* ACTION ITEM
Condense the paragraph beginning "There is no question that Roe v. Wade" in the text on Mississippi's Personhood Amendment into a short bulleted list that keeps its main facts.

═══ EXCERPTED TEXT

Mississippians will vote on three constitutional amendments in the upcoming November election. Two of these amendments are great; the third is sheer jackassery.
I’ll leave the two amendments I support to others. I just want to talk about Initiative 26, the “Personhood Amendment.” This amendment is going to pass with a huge margin; it is a disaster.
There is no question that Roe v. Wade, 410 U.S. 113 (1973), is one of the most poorly reasoned acts of judicial activism in the past 100 years. Prior to Roe, the nation as a whole was moving towards the notion that abortion should be legal in at least some circumstances. In a few short years abortion had gone from being illegal in every state to legal in 10.
After Roe people who had never given abortion a second thought suddenly were against it – as well they should have been. It’s not only an issue of life, but an issue of state sovereignty, which involves millions of lives.

══════
═══ COLLECTED MATERIAL

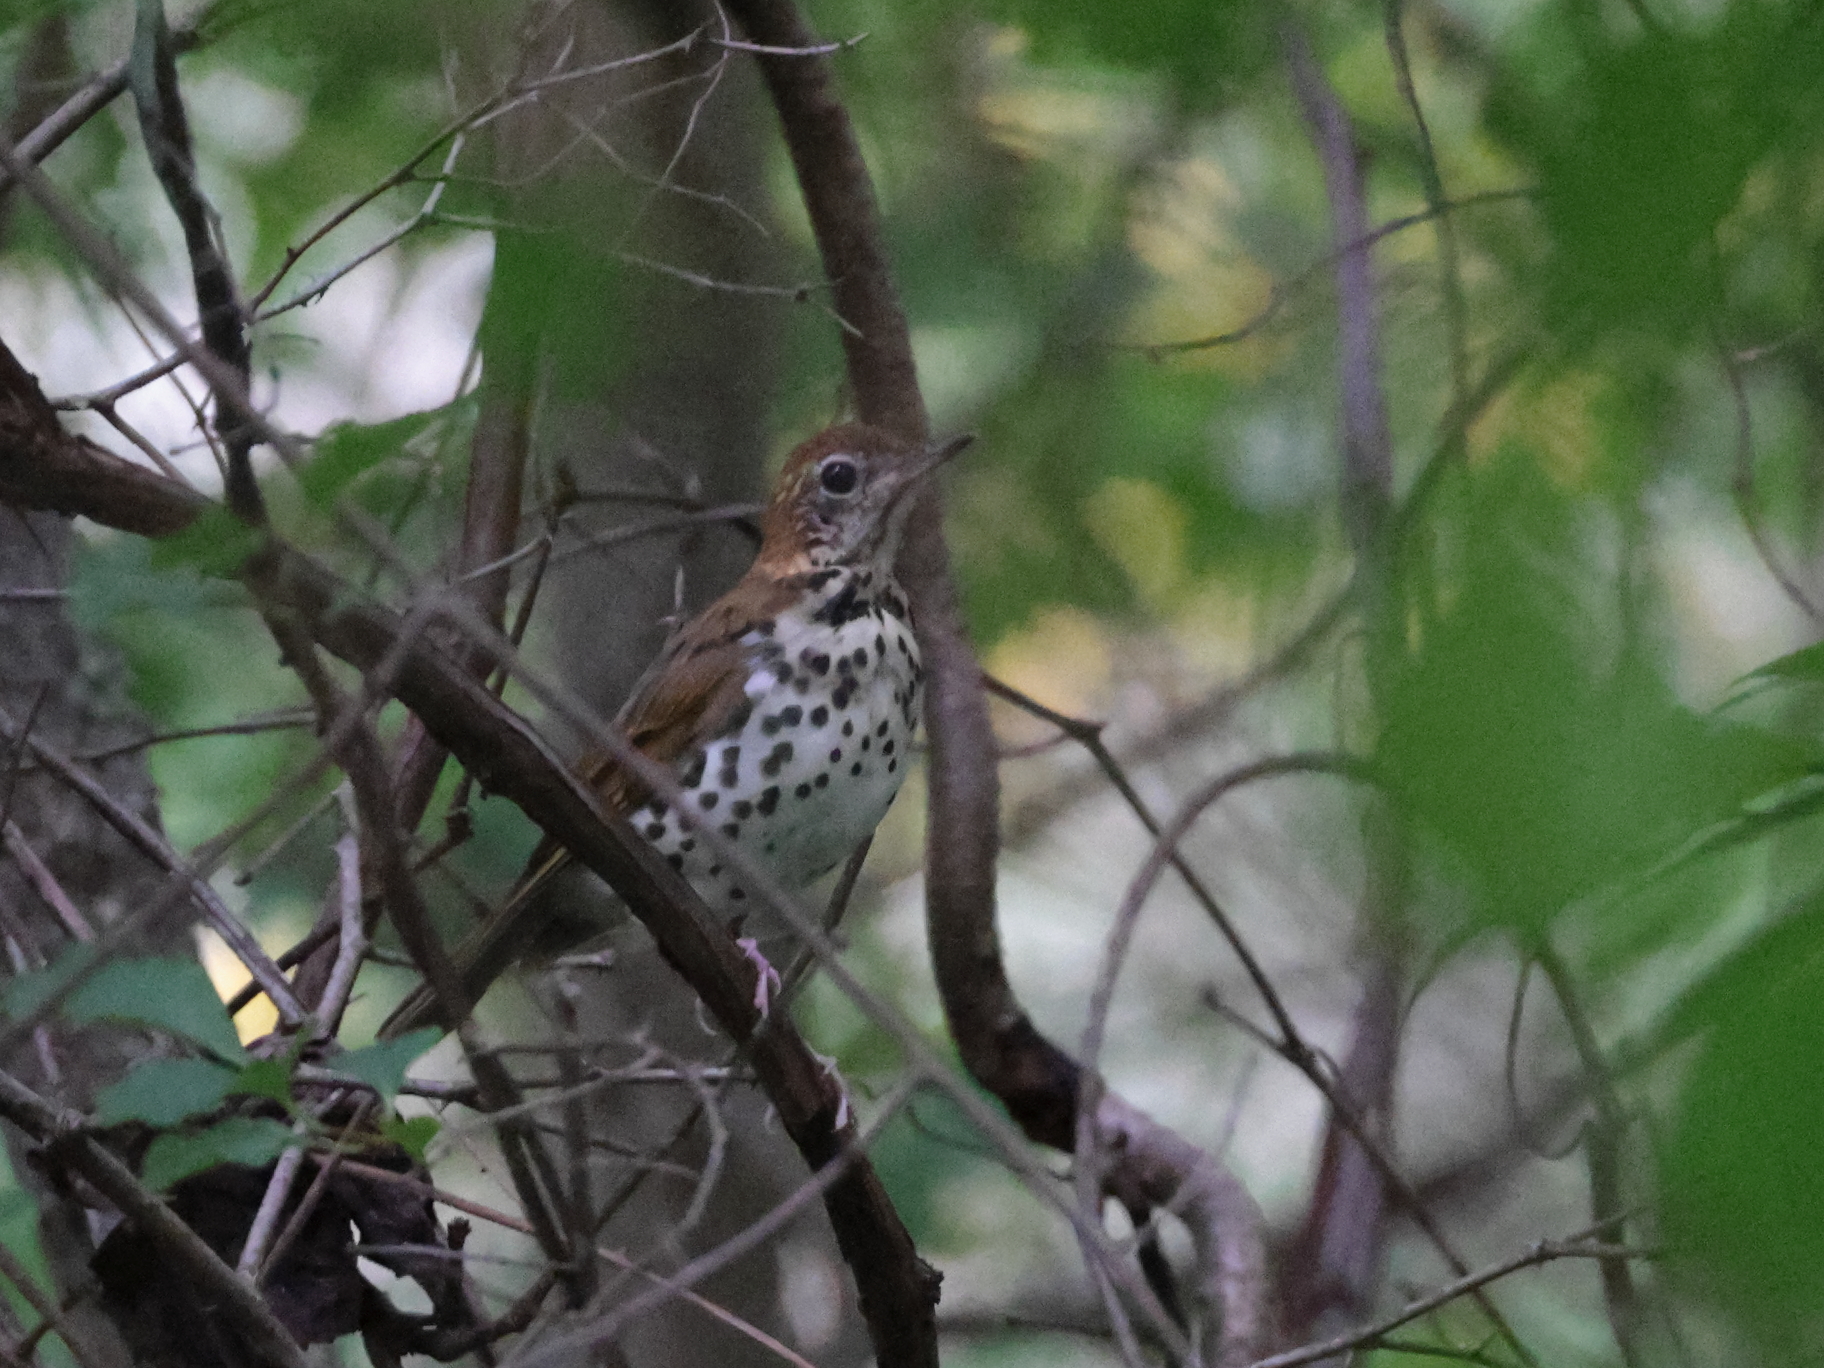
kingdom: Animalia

══════

* SOLUTION
- Roe v. Wade, 410 U.S. 113 (1973), is called one of the most poorly reasoned acts of judicial activism in the past 100 years.
- Before Roe, the nation was moving toward allowing abortion in at least some circumstances.
- Within a few years, abortion went from illegal in every state to legal in 10.